В книге рассказывается история главного героя, который сталкивается с различными проблемами и препятствиями на протяжении всего своего путешествия. По пути он встречает множество второстепенных персонажей, которые играют важные роли в истории. Благодаря опыту главного героя книга исследует такие темы, как любовь, потеря, надежда и стойкость. По мере того, как главный герой преодолевает свои трудности, он усваивает ценные уроки жизни и растет как личность.
Русского писателя Александра Грина (1880–1932) называют «рыцарем мечты». О том, что в человеке живет неистребимая потребность в мечте и воплощении этой мечты повествуют его лучшие произведения – «Алые паруса», «Бегущая по волнам», «Блистающий мир». Александр Гриневский (это настоящая фамилия писателя) долго искал себя: был матросом на пароходе, лесорубом, золотоискателем, театральным переписчиком, служил в армии, занимался революционной деятельностью. Был сослан, но бежал и, возвратившись в Петербург под чужим именем, занялся литературной деятельностью.

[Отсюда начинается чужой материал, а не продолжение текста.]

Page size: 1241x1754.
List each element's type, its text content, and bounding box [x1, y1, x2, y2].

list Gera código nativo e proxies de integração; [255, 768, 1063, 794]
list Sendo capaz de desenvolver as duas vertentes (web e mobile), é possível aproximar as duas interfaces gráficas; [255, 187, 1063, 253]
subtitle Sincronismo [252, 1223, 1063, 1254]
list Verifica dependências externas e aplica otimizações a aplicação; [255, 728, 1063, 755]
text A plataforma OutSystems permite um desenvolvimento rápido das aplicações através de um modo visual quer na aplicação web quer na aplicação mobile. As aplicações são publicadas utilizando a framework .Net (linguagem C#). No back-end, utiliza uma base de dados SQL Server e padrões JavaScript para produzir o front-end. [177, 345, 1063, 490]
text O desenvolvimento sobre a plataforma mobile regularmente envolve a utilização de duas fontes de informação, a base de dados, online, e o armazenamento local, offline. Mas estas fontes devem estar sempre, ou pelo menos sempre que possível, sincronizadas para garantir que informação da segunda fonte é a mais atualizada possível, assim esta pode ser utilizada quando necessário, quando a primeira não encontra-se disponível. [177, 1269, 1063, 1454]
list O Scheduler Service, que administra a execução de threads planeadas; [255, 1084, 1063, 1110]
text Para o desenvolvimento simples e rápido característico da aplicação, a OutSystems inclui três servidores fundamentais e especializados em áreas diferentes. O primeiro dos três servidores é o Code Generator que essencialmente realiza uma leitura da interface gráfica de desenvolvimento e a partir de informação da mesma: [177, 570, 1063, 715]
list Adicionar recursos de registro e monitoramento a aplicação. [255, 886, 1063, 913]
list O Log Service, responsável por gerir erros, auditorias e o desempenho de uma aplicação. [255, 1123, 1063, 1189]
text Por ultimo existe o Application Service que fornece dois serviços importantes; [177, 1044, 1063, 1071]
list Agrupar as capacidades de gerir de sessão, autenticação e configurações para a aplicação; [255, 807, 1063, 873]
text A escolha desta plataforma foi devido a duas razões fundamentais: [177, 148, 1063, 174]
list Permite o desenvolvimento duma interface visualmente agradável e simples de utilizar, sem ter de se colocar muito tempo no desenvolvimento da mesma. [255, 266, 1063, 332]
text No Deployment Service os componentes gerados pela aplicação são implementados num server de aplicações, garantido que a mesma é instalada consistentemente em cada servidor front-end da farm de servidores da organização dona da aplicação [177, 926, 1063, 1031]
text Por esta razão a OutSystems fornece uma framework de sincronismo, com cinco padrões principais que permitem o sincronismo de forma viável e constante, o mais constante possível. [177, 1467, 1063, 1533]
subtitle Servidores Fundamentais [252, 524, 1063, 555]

«Жизнь моя, очень подвижная и разнообразная, как благодаря случайностям, так и вследствие врожденного желания постоянно видеть все новое и новое, протекла среди таких различных обстановок и такого множества разнообразных людей, что отрывки из моих воспоминаний могут заинтересовать читателя…».

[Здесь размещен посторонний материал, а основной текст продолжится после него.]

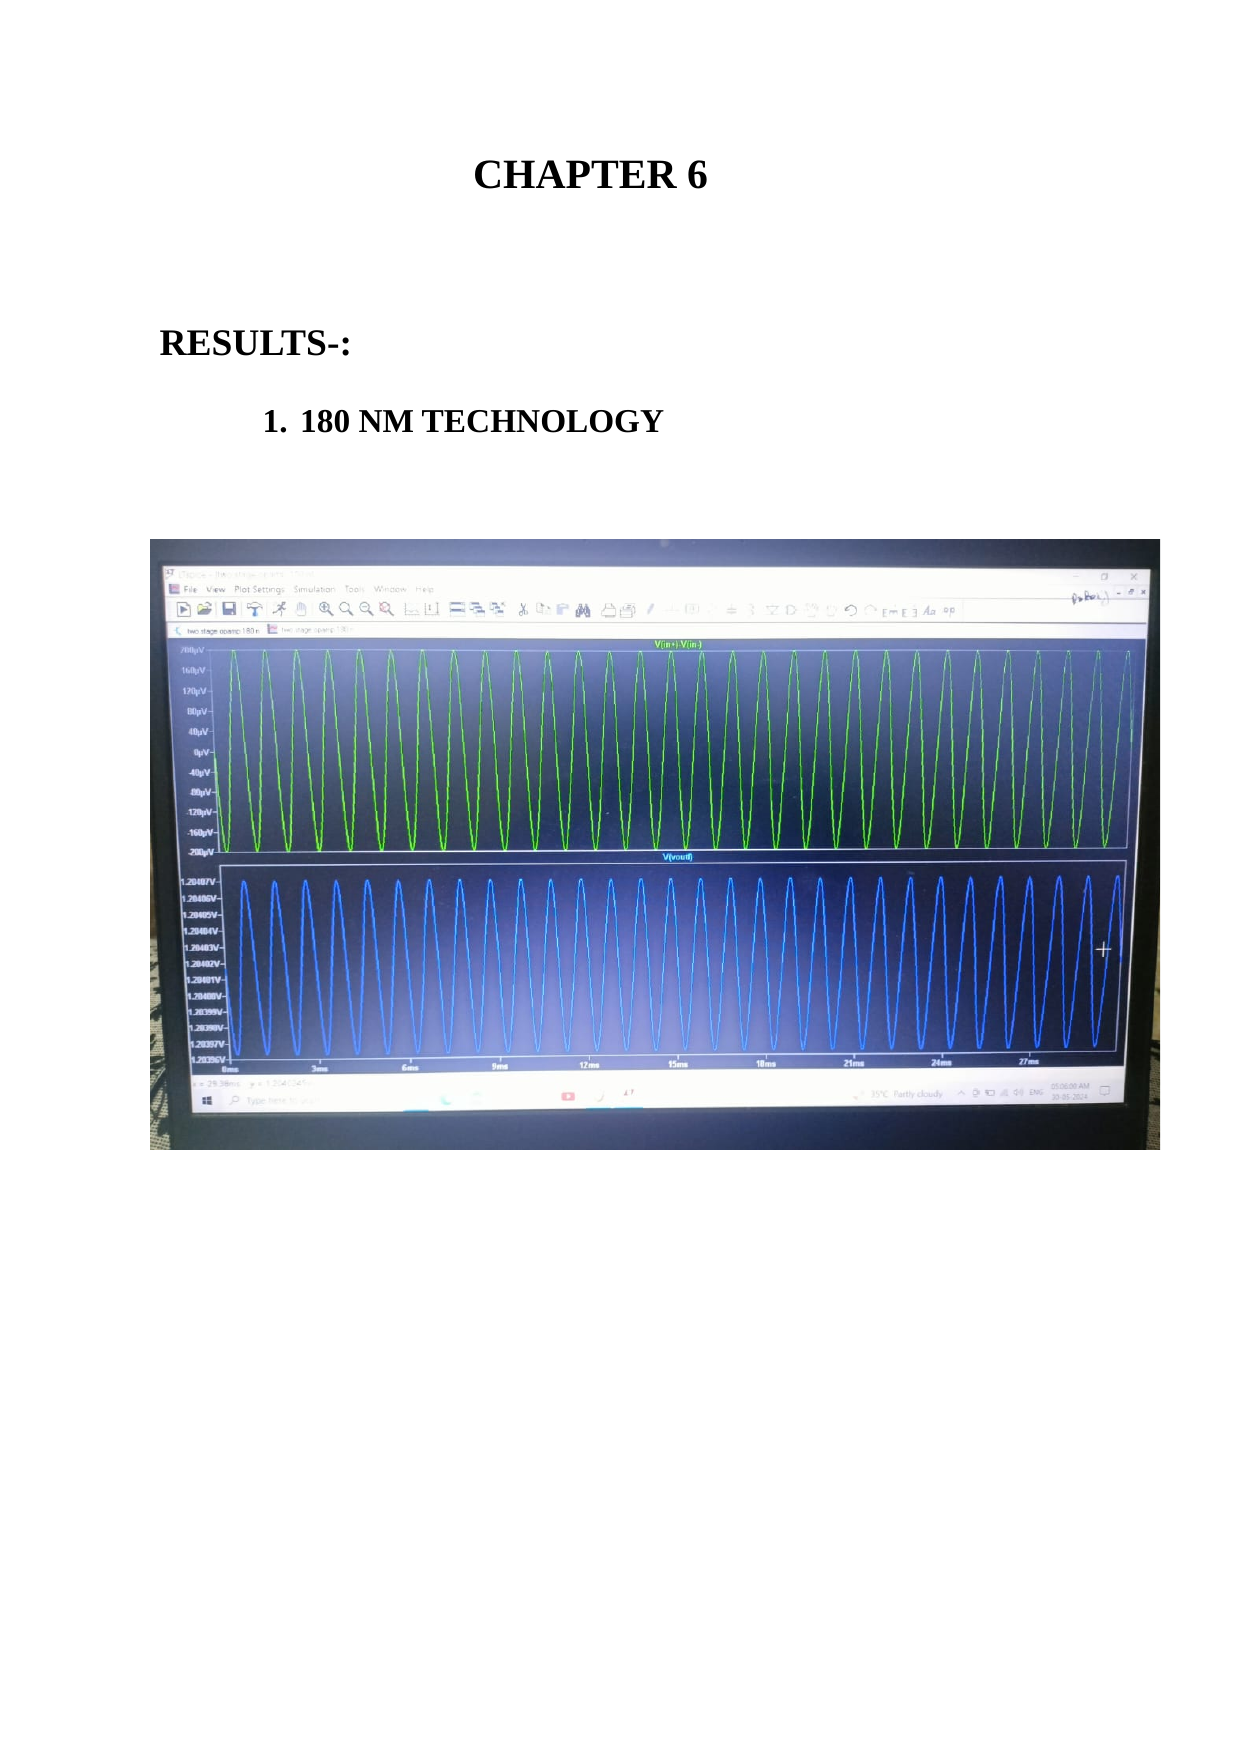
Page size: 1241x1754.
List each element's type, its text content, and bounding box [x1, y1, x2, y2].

text CHAPTER 6 [150, 150, 1090, 198]
text RESULTS-: [150, 320, 1090, 363]
picture [150, 539, 1160, 1150]
list 180 NM TECHNOLOGY [262, 401, 1090, 439]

Творчество Исаака Бабеля притягивает пристальное внимание не одного поколения специалистов. Лаконичные фразы произведений, за которыми стоят часы, а порой и дни титанической работы автора, их эмоциональность и драматизм до сих пор тревожат сердца и умы читателей. В своей уникальной работе исследователь Давид Розенсон рассматривает феномен личности Бабеля и его альтер-эго Лютова. Где заканчивается бабелевский дневник двадцатых годов и начинаются рассказы его персонажа Кирилла Лютова? Автобиографично ли творчество писателя? Как проявляется в его мировоззрении и работах еврейская тема, ее образность и символика? Кроме того, впервые на русском языке здесь представлен и проанализирован материал по следующим темам: как воспринимали Бабеля его современники в Палестине; что писала о нем в 20-х—30-х годах XX века ивритоязычная пресса; какое влияние оказал Исаак Бабель на современную израильскую литературу.

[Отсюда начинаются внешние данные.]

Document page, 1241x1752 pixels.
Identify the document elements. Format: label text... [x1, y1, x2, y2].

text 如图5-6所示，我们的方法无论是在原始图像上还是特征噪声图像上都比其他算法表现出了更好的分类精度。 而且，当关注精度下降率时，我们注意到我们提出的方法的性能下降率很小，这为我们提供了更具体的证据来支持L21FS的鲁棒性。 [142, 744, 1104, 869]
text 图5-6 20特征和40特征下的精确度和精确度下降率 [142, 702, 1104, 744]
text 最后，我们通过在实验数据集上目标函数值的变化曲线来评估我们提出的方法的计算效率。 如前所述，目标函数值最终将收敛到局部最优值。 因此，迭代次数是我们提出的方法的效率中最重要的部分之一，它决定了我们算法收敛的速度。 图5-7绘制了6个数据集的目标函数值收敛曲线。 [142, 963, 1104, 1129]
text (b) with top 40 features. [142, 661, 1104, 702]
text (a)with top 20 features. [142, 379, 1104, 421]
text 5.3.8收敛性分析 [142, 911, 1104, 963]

Туве Янссон — не только мама Муми-тролля, но и автор множества картин и иллюстраций, повестей и рассказов, песен и сценариев. Ее книги читают во всем мире, более чем на сорока языках. Туула Карьялайнен провела огромную исследовательскую работу и написала удивительную, прекрасно иллюстрированную биографию, в которой длинная и яркая жизнь Туве Янссон вплетена в историю XX века. Проведя огромную исследовательскую работу, Туула Карьялайнен написала большую и очень интересную книгу обо всем и обо всех, кого Туве Янссон любила в своей жизни.
В книге рассказывается история главного героя, который сталкивается с различными проблемами и препятствиями на протяжении всего своего путешествия. По пути он встречает множество второстепенных персонажей, которые играют важные роли в истории. Благодаря опыту главного героя книга исследует такие темы, как любовь, потеря, надежда и стойкость. По мере того, как главный герой преодолевает свои трудности, он усваивает ценные уроки жизни и растет как личность.